### [Extracted information]
· · ·

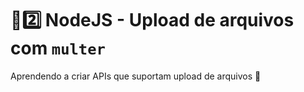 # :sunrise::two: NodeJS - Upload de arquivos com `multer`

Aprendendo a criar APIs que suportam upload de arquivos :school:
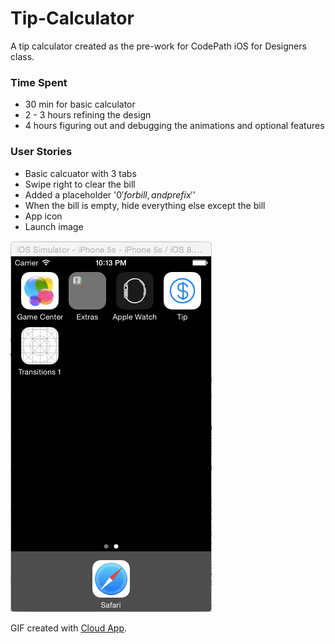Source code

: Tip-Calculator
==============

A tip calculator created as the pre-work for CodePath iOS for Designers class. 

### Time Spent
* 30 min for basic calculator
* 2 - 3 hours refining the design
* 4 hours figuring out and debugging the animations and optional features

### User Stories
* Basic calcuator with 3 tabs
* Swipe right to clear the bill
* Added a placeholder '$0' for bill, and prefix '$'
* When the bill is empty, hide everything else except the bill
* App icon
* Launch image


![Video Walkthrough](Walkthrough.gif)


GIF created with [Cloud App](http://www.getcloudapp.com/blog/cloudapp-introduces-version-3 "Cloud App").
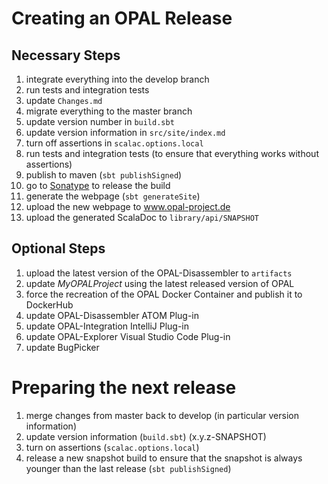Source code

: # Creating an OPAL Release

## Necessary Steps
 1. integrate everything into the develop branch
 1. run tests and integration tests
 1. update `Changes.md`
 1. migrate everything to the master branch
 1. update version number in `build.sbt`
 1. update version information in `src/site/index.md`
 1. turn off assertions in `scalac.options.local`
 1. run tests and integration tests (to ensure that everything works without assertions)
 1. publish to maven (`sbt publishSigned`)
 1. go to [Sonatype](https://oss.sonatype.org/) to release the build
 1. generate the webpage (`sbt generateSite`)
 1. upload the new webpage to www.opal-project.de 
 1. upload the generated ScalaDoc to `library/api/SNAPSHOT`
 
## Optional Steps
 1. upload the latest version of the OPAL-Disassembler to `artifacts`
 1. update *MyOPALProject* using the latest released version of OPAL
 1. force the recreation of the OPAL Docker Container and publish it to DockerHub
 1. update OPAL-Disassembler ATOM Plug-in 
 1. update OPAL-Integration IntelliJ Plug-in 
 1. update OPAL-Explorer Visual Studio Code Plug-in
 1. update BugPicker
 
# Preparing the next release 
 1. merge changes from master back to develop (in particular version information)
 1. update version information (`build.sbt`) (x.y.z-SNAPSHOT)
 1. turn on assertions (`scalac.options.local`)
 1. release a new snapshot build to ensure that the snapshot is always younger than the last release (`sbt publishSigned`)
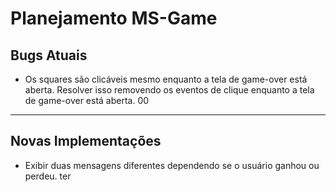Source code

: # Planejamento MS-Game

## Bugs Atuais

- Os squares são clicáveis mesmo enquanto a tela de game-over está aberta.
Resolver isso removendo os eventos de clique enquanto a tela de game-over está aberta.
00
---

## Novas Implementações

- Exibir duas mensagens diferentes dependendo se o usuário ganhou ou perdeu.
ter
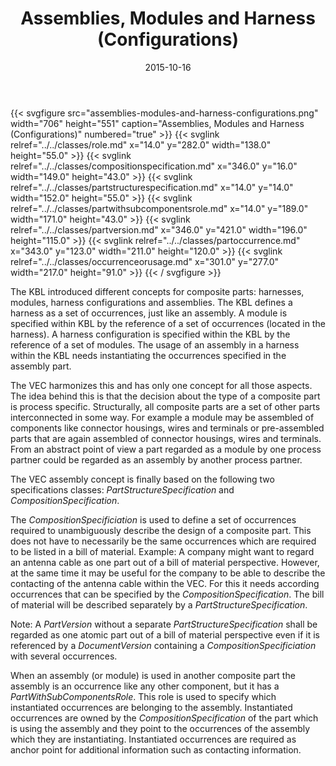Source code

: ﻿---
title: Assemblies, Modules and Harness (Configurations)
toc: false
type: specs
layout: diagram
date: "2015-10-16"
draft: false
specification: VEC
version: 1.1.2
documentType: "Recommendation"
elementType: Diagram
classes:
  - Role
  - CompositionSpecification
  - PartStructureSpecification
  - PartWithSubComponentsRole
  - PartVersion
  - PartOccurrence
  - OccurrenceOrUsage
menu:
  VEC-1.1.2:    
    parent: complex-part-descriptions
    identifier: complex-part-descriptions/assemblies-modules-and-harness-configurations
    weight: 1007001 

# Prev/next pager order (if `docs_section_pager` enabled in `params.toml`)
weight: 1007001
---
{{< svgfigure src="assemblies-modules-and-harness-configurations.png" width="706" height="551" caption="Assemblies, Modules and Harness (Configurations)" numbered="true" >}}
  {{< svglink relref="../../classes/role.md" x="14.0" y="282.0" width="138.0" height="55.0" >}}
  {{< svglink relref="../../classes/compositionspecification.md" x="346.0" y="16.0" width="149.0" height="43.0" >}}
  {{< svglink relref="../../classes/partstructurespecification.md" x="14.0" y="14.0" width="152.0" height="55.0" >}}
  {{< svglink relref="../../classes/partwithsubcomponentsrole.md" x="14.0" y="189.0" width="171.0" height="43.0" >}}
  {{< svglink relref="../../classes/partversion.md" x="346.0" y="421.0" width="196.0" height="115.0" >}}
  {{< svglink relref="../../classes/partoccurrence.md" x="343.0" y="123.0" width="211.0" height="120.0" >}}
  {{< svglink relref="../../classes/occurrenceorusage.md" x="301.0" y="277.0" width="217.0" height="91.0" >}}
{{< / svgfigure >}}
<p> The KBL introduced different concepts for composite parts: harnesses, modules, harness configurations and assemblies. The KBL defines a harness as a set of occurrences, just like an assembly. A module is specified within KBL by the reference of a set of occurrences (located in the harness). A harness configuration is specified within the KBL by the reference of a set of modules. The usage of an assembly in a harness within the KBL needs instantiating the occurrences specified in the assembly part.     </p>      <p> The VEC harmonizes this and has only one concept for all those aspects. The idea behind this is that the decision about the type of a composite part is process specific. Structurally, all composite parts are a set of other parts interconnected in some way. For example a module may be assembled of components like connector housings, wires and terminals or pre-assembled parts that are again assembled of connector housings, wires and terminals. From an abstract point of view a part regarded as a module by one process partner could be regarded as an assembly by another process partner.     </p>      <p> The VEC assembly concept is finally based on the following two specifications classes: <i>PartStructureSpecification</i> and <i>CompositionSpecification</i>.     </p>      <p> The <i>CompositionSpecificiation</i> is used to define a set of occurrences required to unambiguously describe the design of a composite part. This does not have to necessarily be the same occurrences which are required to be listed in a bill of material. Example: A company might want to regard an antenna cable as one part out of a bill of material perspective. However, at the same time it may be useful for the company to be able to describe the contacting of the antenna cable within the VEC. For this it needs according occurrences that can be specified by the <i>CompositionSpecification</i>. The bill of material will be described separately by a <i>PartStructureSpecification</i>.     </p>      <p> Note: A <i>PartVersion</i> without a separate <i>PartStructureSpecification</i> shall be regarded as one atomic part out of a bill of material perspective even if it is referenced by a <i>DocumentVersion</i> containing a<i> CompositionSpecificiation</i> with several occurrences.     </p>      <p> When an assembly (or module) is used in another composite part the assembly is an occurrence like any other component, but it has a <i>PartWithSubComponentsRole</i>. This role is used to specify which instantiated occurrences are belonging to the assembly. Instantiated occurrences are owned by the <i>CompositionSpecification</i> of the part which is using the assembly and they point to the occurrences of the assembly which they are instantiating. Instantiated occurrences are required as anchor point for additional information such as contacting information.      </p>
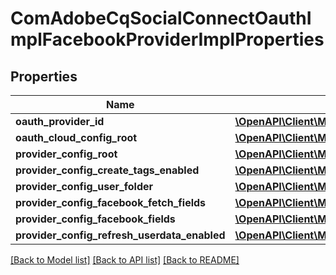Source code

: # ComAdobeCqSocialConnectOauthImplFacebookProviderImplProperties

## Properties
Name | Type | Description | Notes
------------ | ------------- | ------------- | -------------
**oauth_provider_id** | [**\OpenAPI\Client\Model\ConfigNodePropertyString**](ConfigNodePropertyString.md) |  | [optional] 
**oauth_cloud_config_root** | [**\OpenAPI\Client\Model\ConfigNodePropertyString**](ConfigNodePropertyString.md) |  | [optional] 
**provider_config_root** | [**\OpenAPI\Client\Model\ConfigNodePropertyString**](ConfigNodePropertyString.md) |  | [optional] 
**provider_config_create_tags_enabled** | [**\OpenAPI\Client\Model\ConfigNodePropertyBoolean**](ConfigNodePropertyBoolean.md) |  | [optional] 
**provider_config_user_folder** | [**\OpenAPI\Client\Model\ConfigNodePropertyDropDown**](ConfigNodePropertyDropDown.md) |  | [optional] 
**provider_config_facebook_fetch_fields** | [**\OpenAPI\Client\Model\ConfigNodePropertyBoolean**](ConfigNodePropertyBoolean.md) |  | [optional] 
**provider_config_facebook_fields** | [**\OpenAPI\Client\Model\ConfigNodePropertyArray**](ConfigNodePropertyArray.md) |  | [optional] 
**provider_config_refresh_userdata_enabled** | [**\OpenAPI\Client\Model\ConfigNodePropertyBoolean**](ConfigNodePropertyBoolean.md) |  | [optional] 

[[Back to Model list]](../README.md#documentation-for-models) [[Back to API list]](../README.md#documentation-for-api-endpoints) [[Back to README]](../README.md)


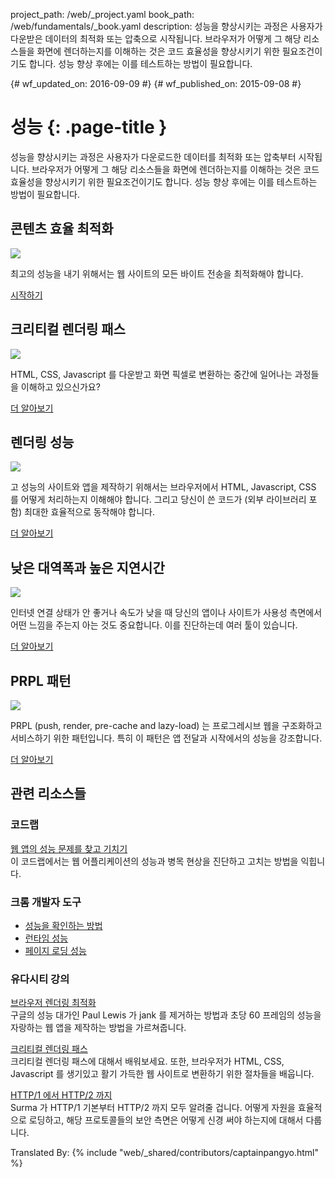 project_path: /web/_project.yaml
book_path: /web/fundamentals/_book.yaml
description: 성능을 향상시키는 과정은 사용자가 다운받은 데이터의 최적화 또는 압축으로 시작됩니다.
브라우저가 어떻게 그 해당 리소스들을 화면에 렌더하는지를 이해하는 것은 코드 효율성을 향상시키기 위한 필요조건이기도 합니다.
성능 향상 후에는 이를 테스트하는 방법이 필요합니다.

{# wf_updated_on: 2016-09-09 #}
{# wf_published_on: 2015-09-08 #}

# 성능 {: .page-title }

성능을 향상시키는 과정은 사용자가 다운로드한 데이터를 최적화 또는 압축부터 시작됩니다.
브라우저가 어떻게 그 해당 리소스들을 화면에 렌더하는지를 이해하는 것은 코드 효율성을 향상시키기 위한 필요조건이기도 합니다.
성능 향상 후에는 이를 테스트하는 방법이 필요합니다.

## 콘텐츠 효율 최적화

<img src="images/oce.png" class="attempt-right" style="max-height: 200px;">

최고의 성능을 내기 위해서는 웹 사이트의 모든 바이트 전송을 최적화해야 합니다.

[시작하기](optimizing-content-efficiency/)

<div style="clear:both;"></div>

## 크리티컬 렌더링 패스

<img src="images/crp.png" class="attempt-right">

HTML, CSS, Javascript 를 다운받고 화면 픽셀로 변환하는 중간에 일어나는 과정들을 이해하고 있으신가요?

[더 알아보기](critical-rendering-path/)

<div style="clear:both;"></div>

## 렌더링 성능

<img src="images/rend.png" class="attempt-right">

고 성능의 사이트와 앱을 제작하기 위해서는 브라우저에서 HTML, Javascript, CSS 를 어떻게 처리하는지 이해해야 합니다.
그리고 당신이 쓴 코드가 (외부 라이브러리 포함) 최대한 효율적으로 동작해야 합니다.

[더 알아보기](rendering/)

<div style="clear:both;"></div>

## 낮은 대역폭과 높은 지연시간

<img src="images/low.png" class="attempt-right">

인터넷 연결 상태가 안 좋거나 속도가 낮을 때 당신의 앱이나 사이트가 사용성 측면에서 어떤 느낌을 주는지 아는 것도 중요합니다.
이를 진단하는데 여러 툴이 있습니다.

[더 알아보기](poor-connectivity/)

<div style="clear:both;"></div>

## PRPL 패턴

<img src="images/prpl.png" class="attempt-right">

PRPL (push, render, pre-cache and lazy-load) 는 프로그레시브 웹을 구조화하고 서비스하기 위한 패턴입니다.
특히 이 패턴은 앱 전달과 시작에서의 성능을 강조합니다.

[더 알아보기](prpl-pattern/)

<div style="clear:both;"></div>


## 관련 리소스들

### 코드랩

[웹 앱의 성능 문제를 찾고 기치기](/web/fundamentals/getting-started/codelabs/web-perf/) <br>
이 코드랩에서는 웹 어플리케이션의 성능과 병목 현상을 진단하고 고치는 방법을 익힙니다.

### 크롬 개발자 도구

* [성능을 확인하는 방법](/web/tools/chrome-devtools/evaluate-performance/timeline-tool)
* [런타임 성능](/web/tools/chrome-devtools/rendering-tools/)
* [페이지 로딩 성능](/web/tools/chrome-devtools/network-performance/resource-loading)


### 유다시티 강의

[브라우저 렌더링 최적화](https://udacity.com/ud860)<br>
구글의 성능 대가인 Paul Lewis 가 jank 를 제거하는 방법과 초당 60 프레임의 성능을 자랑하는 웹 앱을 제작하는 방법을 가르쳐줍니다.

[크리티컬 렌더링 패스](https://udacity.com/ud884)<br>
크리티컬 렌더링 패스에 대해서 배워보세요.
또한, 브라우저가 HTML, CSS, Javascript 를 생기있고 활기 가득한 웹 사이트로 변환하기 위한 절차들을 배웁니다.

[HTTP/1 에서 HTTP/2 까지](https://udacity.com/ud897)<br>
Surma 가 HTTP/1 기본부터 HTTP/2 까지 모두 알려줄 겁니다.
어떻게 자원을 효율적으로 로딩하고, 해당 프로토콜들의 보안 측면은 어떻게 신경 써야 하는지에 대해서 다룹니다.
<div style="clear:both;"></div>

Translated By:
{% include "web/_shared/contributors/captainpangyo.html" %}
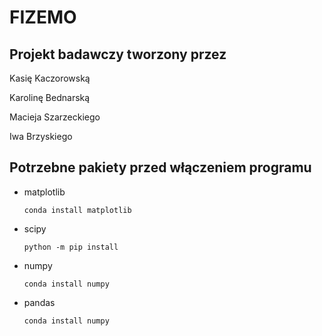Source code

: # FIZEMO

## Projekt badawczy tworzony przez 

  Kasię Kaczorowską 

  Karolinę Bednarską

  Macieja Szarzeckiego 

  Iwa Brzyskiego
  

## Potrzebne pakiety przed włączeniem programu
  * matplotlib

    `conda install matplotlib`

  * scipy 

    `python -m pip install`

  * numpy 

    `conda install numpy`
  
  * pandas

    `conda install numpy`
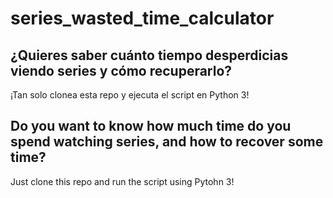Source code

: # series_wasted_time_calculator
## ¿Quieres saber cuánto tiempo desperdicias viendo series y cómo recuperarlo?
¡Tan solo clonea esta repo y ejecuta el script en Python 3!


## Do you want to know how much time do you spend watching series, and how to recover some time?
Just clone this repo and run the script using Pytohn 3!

· · ·

### [Required work]
In the entries above, find each line containing the string "attempt" and copy it.

### [Response to this task]
<img src="images/oce.png" class="attempt-right" style="max-height: 200px;">
<img src="images/crp.png" class="attempt-right">
<img src="images/rend.png" class="attempt-right">
<img src="images/low.png" class="attempt-right">
<img src="images/prpl.png" class="attempt-right">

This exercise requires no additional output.